Covid19 has been a challenge for many, but did you ever wonder how the disabled in our society managed for the past year? Students in particular, have had extra challenges and stresses after classes were moved to an online learning platform.
One non-governmental organisation, the National Centre for Persons with Disabilities (NCPD) in San Fernando, has ensured that its students did not fall victim to the challenges of remote learning.
The student population is about 250 and its principal, Kahaya Pukerin, said although it took a while, students can now access their classrooms through various organisations which provided devices and internet connectivity.
Students throughout the country have been home since March last year after schools were closed owing to the pandemic. At NCPD, Puckerin said the socio-economic status of the students prevented online learning from beginning right away: they didn’t have tablets or computers or even internet access.
“We did workbooks for them, and our teachers would have called to find out how they were doing and if there were any challenges.”
Once they were provided with devices, “Our students and teachers were trained to use the platforms to execute teaching. As for practical assignments students would use whatever materials were available to them to complete it. We would not be able to do the full practical curriculum.”

# [EXERCISE DETAILS]
Reproduce, word for word, the stretch of the NCPD article from "Covid19 has been" through "online learning platform.".

# [MATERIAL SUPPLIED]
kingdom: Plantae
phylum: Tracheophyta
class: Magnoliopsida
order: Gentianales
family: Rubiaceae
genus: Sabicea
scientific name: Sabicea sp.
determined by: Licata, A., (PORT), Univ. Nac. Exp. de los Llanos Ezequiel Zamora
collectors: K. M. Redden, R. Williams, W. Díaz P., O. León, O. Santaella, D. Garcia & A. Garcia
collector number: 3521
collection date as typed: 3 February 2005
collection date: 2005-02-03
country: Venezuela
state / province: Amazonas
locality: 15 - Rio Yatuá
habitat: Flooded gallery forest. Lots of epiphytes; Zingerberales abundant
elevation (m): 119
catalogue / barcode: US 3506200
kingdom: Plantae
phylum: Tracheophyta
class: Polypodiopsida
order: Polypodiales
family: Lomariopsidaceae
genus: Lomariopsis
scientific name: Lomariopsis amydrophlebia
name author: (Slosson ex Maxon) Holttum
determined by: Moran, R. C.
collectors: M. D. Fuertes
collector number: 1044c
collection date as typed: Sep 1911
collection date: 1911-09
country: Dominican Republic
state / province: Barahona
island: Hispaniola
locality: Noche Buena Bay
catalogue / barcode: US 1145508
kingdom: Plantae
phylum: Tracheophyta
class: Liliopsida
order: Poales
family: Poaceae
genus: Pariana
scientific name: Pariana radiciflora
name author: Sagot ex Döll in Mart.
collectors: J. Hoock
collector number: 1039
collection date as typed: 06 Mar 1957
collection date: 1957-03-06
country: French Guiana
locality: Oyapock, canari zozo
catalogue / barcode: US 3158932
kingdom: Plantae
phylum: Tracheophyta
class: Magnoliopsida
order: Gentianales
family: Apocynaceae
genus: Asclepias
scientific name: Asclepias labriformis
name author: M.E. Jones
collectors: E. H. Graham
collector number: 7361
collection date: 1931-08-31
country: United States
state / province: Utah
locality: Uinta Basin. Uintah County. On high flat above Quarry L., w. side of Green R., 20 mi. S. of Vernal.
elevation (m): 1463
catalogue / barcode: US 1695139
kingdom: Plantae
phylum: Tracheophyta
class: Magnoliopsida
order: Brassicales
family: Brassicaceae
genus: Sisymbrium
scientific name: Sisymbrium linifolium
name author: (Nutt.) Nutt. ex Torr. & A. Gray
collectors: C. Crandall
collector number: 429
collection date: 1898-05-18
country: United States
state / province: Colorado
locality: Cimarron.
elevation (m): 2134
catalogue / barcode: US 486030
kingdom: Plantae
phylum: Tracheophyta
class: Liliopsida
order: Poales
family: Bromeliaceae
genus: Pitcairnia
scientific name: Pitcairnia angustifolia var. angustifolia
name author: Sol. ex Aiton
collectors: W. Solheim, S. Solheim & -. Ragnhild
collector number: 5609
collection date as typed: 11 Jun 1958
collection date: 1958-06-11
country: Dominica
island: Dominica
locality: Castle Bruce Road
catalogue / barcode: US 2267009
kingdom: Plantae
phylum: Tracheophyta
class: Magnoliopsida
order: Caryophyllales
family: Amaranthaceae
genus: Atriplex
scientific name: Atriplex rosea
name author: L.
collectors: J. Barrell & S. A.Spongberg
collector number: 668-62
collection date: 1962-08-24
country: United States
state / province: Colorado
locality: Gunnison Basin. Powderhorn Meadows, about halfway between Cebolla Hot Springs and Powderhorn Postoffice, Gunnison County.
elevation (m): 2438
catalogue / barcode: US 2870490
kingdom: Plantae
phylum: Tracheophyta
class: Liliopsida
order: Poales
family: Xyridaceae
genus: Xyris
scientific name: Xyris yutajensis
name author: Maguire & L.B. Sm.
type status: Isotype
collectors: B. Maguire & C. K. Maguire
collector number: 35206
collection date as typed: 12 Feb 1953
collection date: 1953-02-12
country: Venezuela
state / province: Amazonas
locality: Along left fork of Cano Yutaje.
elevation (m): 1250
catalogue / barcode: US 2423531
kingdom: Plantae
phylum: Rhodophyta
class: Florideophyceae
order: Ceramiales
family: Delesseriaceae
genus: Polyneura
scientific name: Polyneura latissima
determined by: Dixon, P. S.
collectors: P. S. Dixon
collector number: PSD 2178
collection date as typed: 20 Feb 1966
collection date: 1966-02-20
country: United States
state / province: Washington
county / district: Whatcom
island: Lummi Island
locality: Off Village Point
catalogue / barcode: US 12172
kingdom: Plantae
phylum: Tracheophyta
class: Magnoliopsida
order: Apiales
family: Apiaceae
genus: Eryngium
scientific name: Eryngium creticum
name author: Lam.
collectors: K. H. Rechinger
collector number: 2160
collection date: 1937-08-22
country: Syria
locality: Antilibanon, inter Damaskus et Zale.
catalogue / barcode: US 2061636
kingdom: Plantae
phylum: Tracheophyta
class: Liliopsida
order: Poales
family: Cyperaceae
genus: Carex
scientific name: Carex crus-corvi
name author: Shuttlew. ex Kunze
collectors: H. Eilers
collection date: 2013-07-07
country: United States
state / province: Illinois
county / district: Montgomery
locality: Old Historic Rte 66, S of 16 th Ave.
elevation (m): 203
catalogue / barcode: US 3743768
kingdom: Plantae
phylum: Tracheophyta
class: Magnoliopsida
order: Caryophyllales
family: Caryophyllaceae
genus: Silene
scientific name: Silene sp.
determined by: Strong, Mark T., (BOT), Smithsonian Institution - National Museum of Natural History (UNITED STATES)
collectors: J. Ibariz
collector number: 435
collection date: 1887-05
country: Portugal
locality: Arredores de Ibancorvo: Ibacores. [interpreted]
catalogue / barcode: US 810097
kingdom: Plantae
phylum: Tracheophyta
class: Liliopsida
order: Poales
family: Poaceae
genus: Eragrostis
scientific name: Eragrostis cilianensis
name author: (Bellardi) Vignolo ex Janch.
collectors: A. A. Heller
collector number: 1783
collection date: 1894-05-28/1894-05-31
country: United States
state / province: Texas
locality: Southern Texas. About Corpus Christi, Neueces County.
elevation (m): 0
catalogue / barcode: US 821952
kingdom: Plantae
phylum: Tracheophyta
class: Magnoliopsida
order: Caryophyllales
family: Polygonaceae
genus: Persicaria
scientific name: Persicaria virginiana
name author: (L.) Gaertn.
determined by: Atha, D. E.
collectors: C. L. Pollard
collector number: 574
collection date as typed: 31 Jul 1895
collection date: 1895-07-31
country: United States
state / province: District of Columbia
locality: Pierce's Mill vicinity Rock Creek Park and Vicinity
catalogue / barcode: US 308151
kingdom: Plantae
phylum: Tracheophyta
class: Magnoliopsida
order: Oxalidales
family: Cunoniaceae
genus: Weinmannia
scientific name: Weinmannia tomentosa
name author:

# [SOLVED PROBLEM]
Covid19 has been a challenge for many, but did you ever wonder how the disabled in our society managed for the past year? Students in particular, have had extra challenges and stresses after classes were moved to an online learning platform.